- **Task to complete**: Repeat exactly, and only, the lines running from the one that holds "Where is the book?" to the end of the records.

◆ ◆ ◆ ◆ ◆ ◆ ◆

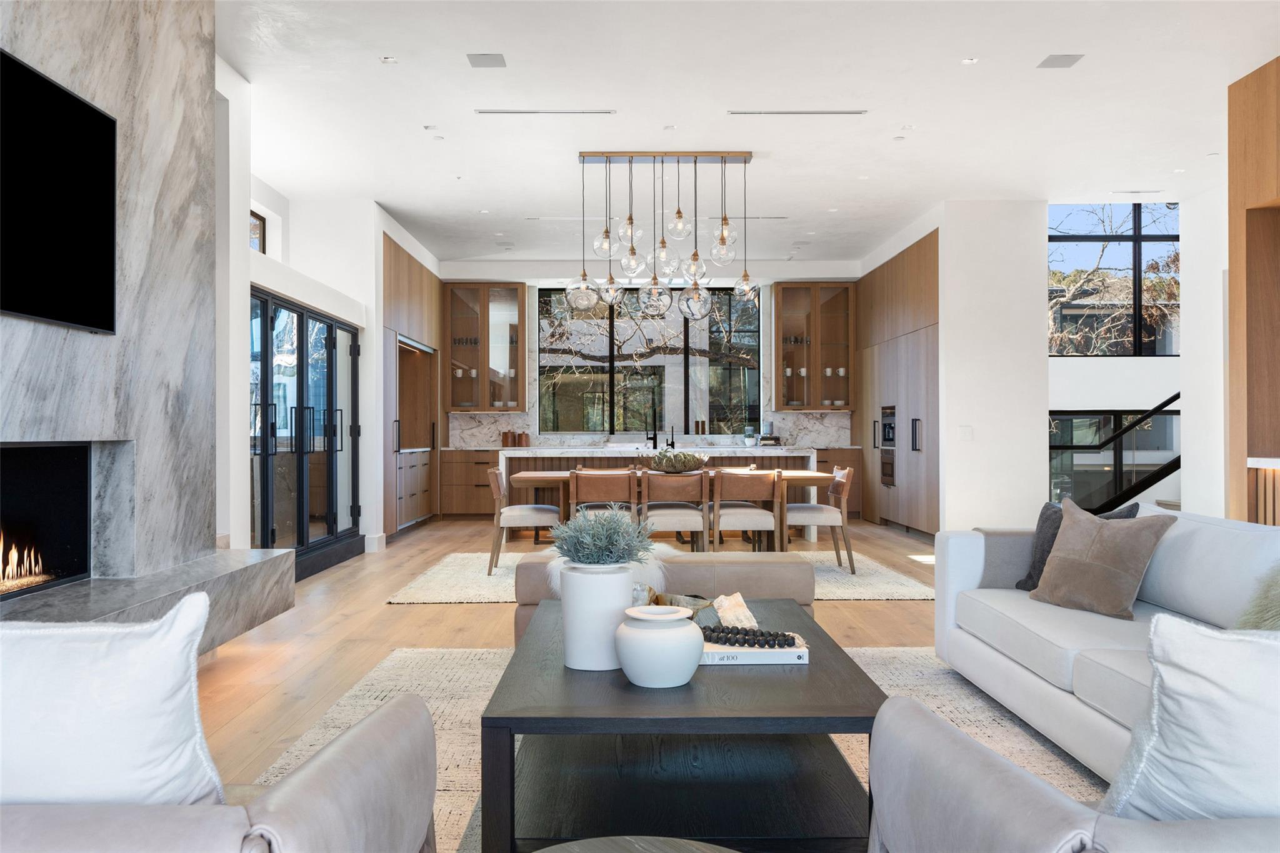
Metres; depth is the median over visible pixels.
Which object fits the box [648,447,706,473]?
decorative bowl
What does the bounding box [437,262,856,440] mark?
back wall
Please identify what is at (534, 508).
dining chair
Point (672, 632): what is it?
white vase
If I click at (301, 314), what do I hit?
glass door
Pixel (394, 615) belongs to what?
floor
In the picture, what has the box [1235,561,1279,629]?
throw pillow
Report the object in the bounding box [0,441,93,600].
fireplace
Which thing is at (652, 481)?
dining chair
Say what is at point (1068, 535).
brown pillow
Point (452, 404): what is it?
glass cabinet
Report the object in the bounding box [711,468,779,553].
dining chair
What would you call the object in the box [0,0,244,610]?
fireplace wall
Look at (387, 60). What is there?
recessed light
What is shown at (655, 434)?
faucet
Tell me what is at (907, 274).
tall cabinet
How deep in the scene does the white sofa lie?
3.39 m
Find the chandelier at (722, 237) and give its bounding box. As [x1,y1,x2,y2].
[563,151,763,322]
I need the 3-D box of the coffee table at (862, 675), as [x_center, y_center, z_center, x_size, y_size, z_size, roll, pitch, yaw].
[0.111,0.876,3.191,0.994,0.424,1.664,0,0,0]
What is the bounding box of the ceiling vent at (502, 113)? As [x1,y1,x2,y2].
[476,108,616,115]
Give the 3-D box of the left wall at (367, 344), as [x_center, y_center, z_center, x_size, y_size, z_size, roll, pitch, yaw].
[-2.652,-0.476,8.748,0.692,3.186,7.348,0,0,0]
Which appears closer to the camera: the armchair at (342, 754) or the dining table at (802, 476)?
the armchair at (342, 754)
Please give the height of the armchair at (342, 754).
0.760 m
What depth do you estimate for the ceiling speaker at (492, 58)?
5.71 m
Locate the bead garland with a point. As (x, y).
(762, 635)
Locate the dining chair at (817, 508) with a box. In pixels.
[786,465,853,573]
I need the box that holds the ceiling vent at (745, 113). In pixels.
[728,108,866,115]
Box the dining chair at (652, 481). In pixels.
[640,469,707,551]
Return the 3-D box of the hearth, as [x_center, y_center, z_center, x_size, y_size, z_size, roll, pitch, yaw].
[-1.929,0.814,3.426,0.505,0.396,3.305,0,0,0]
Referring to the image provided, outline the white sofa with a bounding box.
[928,503,1279,786]
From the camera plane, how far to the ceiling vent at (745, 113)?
6.68 m
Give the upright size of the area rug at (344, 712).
0.011 m
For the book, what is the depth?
2.85 m
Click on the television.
(66, 222)
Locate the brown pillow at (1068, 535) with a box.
[1028,498,1176,616]
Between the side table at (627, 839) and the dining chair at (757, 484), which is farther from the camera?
the dining chair at (757, 484)
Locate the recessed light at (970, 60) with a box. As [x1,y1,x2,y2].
[960,56,978,64]
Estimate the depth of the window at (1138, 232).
11.64 m
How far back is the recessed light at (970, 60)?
5.72 m
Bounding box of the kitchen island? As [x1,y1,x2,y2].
[498,446,817,540]
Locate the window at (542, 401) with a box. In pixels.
[537,285,762,435]
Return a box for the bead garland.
[700,624,798,648]
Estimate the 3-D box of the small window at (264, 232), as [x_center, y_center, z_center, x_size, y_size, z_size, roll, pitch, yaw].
[-3.149,-1.518,7.911,0.063,0.456,1.338,0,0,0]
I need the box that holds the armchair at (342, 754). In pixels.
[0,686,440,852]
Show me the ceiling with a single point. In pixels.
(975, 45)
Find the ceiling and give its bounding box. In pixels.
[219,0,1279,268]
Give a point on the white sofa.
(1055, 665)
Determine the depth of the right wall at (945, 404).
9.18 m
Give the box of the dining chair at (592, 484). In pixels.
[570,467,638,525]
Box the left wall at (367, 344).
[215,58,439,563]
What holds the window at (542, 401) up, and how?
in the back wall at (527, 379)
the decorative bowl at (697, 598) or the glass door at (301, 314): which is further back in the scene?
the glass door at (301, 314)
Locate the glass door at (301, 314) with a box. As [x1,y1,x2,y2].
[250,286,360,575]
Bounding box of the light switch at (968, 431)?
[957,425,972,440]
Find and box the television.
[0,48,119,335]
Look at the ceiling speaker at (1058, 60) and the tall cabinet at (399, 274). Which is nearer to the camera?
the ceiling speaker at (1058, 60)
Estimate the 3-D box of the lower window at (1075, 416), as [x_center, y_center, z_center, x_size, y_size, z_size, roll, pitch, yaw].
[5.510,0.415,11.953,1.964,1.328,0.112,0,0,0]
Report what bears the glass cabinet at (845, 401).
attached to the back wall at (527, 379)
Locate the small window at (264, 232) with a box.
[248,208,266,253]
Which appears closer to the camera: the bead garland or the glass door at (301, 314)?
the bead garland
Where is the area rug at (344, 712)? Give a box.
[249,641,1106,852]
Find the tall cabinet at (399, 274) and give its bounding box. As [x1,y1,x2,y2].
[380,230,441,538]
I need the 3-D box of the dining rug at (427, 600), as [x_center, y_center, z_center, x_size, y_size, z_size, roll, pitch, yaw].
[0.186,1.112,8.016,3.823,0.012,2.752,0,0,0]
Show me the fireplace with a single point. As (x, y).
(14, 474)
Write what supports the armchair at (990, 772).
on the area rug at (344, 712)
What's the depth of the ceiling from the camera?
6.55 m
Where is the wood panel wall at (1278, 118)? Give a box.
[1225,53,1279,525]
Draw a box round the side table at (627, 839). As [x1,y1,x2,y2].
[531,835,738,852]
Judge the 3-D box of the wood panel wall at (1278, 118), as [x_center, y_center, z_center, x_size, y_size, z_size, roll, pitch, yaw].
[3.710,-0.451,4.759,0.591,3.248,3.036,0,0,0]
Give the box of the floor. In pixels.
[195,514,950,846]
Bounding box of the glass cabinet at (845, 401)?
[772,281,856,411]
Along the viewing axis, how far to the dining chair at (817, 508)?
7.71 m
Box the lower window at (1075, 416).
[1050,406,1179,510]
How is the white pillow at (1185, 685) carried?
on the armchair at (990, 772)
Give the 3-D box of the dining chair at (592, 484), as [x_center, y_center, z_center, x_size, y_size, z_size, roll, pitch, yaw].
[-0.259,0.698,7.630,0.499,0.793,0.535,0,0,0]
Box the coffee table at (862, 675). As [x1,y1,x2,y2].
[477,597,882,852]
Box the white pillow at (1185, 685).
[1102,613,1279,815]
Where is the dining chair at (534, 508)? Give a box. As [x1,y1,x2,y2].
[485,467,558,575]
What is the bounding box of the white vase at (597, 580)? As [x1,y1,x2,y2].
[558,559,635,672]
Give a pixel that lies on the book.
(715, 657)
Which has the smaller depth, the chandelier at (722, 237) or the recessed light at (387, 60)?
the recessed light at (387, 60)
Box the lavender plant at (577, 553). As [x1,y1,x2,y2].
[546,502,656,566]
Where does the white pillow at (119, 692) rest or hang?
on the armchair at (342, 754)
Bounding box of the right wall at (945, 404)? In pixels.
[938,200,1048,533]
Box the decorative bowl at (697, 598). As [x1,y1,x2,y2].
[645,590,711,615]
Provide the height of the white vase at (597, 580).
0.286 m
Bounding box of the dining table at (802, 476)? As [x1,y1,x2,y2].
[513,469,833,552]
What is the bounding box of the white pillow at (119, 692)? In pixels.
[0,591,221,803]
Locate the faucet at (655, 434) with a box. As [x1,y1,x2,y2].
[645,408,657,449]
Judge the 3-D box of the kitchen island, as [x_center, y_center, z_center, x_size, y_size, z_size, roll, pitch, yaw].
[0.153,0.674,10.415,3.063,0.902,1.101,0,0,0]
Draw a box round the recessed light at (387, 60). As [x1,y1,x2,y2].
[380,55,397,63]
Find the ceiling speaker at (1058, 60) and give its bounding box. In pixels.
[1036,53,1084,68]
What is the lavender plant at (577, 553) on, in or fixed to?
in the white vase at (597, 580)
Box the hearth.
[0,548,294,654]
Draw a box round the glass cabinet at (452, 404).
[445,281,528,413]
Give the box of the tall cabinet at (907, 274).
[855,229,941,538]
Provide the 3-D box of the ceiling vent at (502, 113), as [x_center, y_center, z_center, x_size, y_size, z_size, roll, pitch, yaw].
[-0.598,-2.033,6.678,0.902,0.020,0.112,0,0,0]
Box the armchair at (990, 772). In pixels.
[861,698,1279,852]
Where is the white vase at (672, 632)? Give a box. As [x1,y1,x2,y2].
[613,603,704,688]
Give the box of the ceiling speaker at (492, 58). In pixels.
[466,52,506,67]
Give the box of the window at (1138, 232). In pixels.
[1048,201,1181,355]
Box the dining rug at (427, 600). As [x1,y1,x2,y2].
[381,548,936,605]
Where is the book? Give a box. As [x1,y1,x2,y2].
[698,631,808,664]
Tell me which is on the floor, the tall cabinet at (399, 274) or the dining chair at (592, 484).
the tall cabinet at (399, 274)
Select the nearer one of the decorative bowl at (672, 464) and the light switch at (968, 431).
the decorative bowl at (672, 464)
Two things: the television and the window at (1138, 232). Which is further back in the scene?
the window at (1138, 232)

◆ ◆ ◆ ◆ ◆ ◆ ◆

- **Answer to the exercise**:
Where is the book? Give a box. As [x1,y1,x2,y2].
[698,631,808,664]
Tell me which is on the floor, the tall cabinet at (399, 274) or the dining chair at (592, 484).
the tall cabinet at (399, 274)
Select the nearer one of the decorative bowl at (672, 464) and the light switch at (968, 431).
the decorative bowl at (672, 464)
Two things: the television and the window at (1138, 232). Which is further back in the scene?
the window at (1138, 232)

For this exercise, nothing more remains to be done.